Bad plot for LogNormal with small σ

JuliaPlots / StatsPlots.jl

Statistical plotting recipes for Plots.jl

Other

437 stars 88 forks source link

Bad plot for LogNormal with small σ #467

Open knuesel opened 2 years ago

knuesel commented 2 years ago

The "automatic" plot for a LogNormal distribution with small σ looks pretty bad:

plot(
    plot(LogNormal(0, 1e-3), title="Default"),
    plot(LogNormal(0, 1e-3), xlim=(0.8, 1.2), title="Manual x limits"),
    plot(0.8:0.001:1.2, x->pdf(LogNormal(0, 1e-2), x), title="Expected"),
    size=(600, 600), layout=(3,1)
    )

sethaxen commented 2 years ago

StatsPlots uses a heuristic to determine the bounds over which a distribution should be plotted: https://github.com/JuliaPlots/StatsPlots.jl/blob/b99a4ff6c760f0e1275bb54572c94da03a7bc81f/src/distributions.jl#L3-L7

For bounded variables, the bound is included. This heuristic works most of the time, but it breaks down in cases like this, where the distributions is concentrated far away from the bound, relative to the width of the distribution.

It might make sense to modify the heuristic to compute the bounds one would get using the quantiles and the bounds one would get using the finite bounds and choose the former if it is below some threshold fraction of the latter.

sethaxen commented 2 years ago

The downside to the suggested change is that it's discontinuous. This could cause problems when recording animations or plotting interactively with Pluto, where suddenly the limits drastically change. It might be better to smoothly interpolate between the two ranges once the one using the quantiles is significantly smaller than the one using the bounds.

mkborregaard commented 2 years ago

The issue here doesn't seem to be with the bounds though, but rather an issue with the adapted_grid inference of internal points to realise the function over? I'm puzzled by the second plot above. Manually passing limits should solve these issues also in terms of animations etc.

knuesel commented 2 years ago

I guess it's both: the bound is also an issue, because the current heuristic always takes 0 for the left bound and that will never give a good looking plot for e.g. LogNormal(6, 0.001) (which has mean ~400 and standard deviation ~0.4).

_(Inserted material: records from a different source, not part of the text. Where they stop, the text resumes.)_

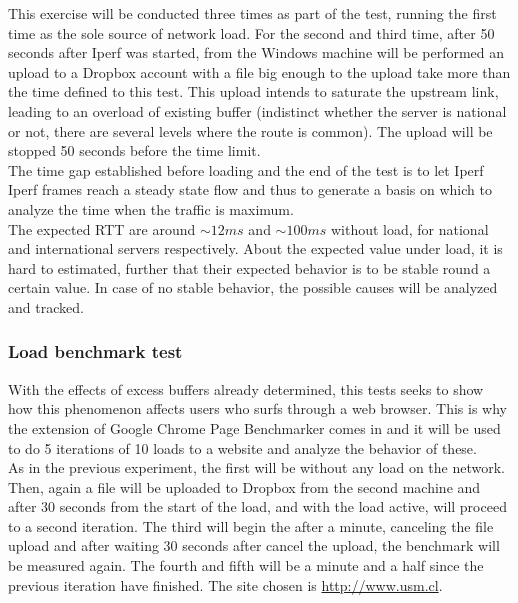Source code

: This exercise will be conducted three times as part of the test, running the
first time as the sole source of network load. For the second and third time,
after 50 seconds after Iperf was started, from the Windows machine will be 
performed an upload to a Dropbox account with a file big enough to the upload 
take more than the time defined to this test. This upload intends to saturate 
the upstream link, leading to an overload of existing buffer (indistinct 
whether the server is national or not, there are several levels where the 
route is common). The upload will be stopped 50 seconds before the time limit.\\

The time gap established before loading and the end of the test is to let Iperf 
Iperf frames reach a steady state flow and thus to generate a basis on
which to analyze the time when the traffic is maximum.\\

The expected RTT are around $\sim12ms$ and $\sim100ms$ without load, for
national and international servers respectively. About the expected value under
load, it is hard to estimated, further that their expected behavior is 
to be stable round a certain value. In case of no stable behavior, the possible 
causes will be analyzed and tracked.\\

\subsubsection{Load benchmark test}
With the effects of excess buffers already determined, this tests seeks to show
how this phenomenon affects users who surfs through a web browser. This is why
the extension of Google Chrome Page Benchmarker comes in and it will be used to
do 5 iterations of 10 loads to a website and analyze the behavior of these. \\

As in the previous experiment, the first will be without any load on the
network. Then, again a file will be uploaded to Dropbox from the second machine
and after 30 seconds from the start of the load, and with the load active, will
proceed to a second iteration. The third will begin the after a minute,
canceling the file upload and after waiting 30 seconds after cancel the upload,
the benchmark will be measured again. The fourth and fifth will be a minute and
a half since the previous iteration have finished. The site chosen is
\url{http://www.usm.cl}.\\

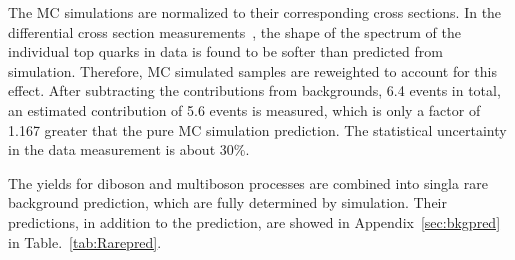 The MC simulations are normalized to their corresponding cross sections. 
%
In the differential \ttbar cross section measurements~\cite{CMS-PAS-TOP-12-027,CMS-PAS-TOP-12-028}, the shape of the \pt spectrum of the individual top quarks in data is found to be softer than predicted from simulation. 
%
Therefore, \ttbar MC simulated samples are reweighted to account for this effect.  
%
After subtracting the contributions from backgrounds, 6.4 events in total, an estimated \ttbarZ contribution of 5.6 events is measured, which is only a factor of 1.167 greater that the pure MC simulation prediction. 
%
The statistical uncertainty in the data measurement is about 30\%. 

The yields for diboson and multiboson processes are combined into singla rare background prediction, which are fully determined by simulation. 
%
Their predictions, in addition to the \ttbarZ prediction, are showed in Appendix~\ref{sec:bkgpred} in Table.~\ref{tab:Rarepred}.

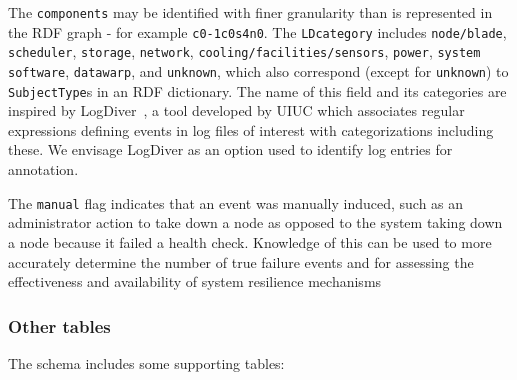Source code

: The \texttt{components} may be identified with finer granularity than
is represented in the RDF graph - for example \texttt{c0-1c0s4n0}. The 
\texttt{LDcategory} includes \texttt{node/blade},
\texttt{scheduler}, \texttt{storage}, \texttt{network}, 
\texttt{cooling/facilities/sensors},
\texttt{power}, \texttt{system software}, \texttt{datawarp}, 
and \texttt{unknown}, which also correspond (except for \texttt{unknown}) to
 \texttt{SubjectType}s in an RDF dictionary. The name of this field and its 
 categories are inspired by LogDiver~\cite{LogDiver}, 
a tool developed by UIUC which associates regular expressions defining
events in log files of interest with categorizations including these. 
We envisage LogDiver as an option used to identify log entries for annotation.

The \texttt{manual} flag indicates that an event was manually induced,
such as an administrator action to take down a node as opposed
to the system taking down a node because it failed a health check.
Knowledge of this can be used to more accurately determine the
number of true failure events and for assessing the effectiveness
and availability of system resilience mechanisms




\subsubsection{Other tables}

The schema includes some supporting tables:

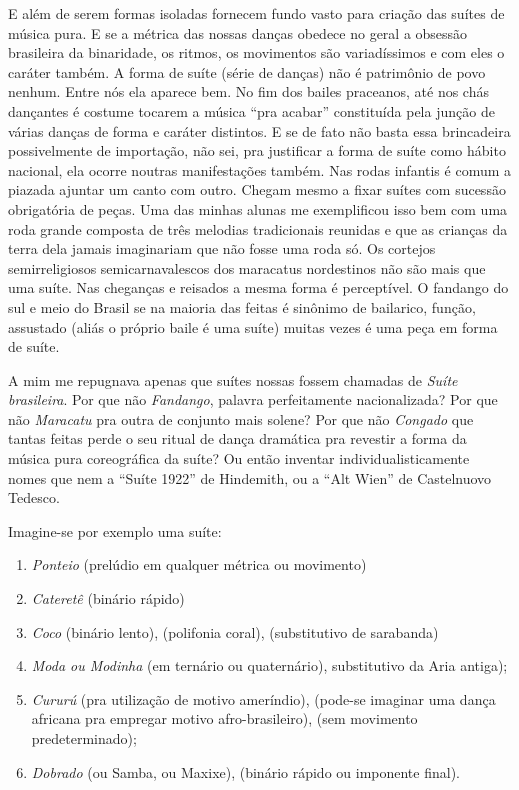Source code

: E além de serem formas isoladas fornecem fundo vasto para criação das
suítes de música pura. E se a métrica das nossas danças obedece no geral
a obsessão brasileira da binaridade, os ritmos, os movimentos são
variadíssimos e com eles o caráter também. A forma de suíte (série de
danças) não é patrimônio de povo nenhum. Entre nós ela aparece bem. No
fim dos bailes praceanos, até nos chás dançantes é costume tocarem a
música ``pra acabar'' constituída pela junção de várias danças de forma e
caráter distintos. E se de fato não basta essa brincadeira possivelmente
de importação, não sei, pra justificar a forma de suíte como hábito
nacional, ela ocorre noutras manifestações também. Nas rodas infantis é
comum a piazada ajuntar um canto com outro. Chegam mesmo a fixar suítes
com sucessão obrigatória de peças. Uma das minhas alunas me exemplificou
isso bem com uma roda grande composta de três melodias tradicionais
reunidas e que as crianças da terra dela jamais imaginariam que não
fosse uma roda só. Os cortejos semirreligiosos semicarnavalescos dos
maracatus nordestinos não são mais que uma suíte. Nas cheganças e
reisados a mesma forma é perceptível. O fandango do sul e meio do Brasil
se na maioria das feitas é sinônimo de bailarico, função, assustado
(aliás o próprio baile é uma suíte) muitas vezes é uma peça em forma de
suíte.

A mim me repugnava apenas que suítes nossas fossem chamadas de \textit{Suíte
brasileira}. Por que não \textit{Fandango}, palavra perfeitamente
nacionalizada? Por que não \textit{Maracatu} pra outra de conjunto mais solene?
Por que não \textit{Congado} que tantas feitas perde o seu ritual de dança
dramática pra revestir a forma da música pura coreográfica da suíte? Ou
então inventar individualisticamente nomes que nem a ``Suíte 1922'' de
Hindemith, ou a ``Alt Wien'' de Castelnuovo Tedesco.

Imagine-se por exemplo uma suíte:

\begin{enumerate}
\item\textit{Ponteio} (prelúdio em qualquer métrica ou movimento)

\item\textit{Cateretê} (binário rápido)

\item\textit{Coco} (binário lento), (polifonia coral), (substitutivo de sarabanda)

\item\textit{Moda ou Modinha} (em ternário ou quaternário), substitutivo da Aria antiga);

\item\textit{Cururú} (pra utilização de motivo ameríndio), (pode-se imaginar
  uma dança africana pra empregar motivo afro-brasileiro), (sem
  movimento predeterminado);

\item\textit{Dobrado} (ou Samba, ou Maxixe), (binário rápido ou imponente final).
\end{enumerate}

mkborregaard commented 2 years ago

Yes what I mean is that reason the second plot looks weird isn't the issue with the bounds (which I agree is an issue) and I'm not sure what causes it then.

sethaxen commented 2 years ago

The second plot looks weird because it's only changing the limits, which I think is done after the plot is drawn. So it's just taking the first plot and changing the axes. The reason the first plot is bad is I believe for the reasons I mentioned.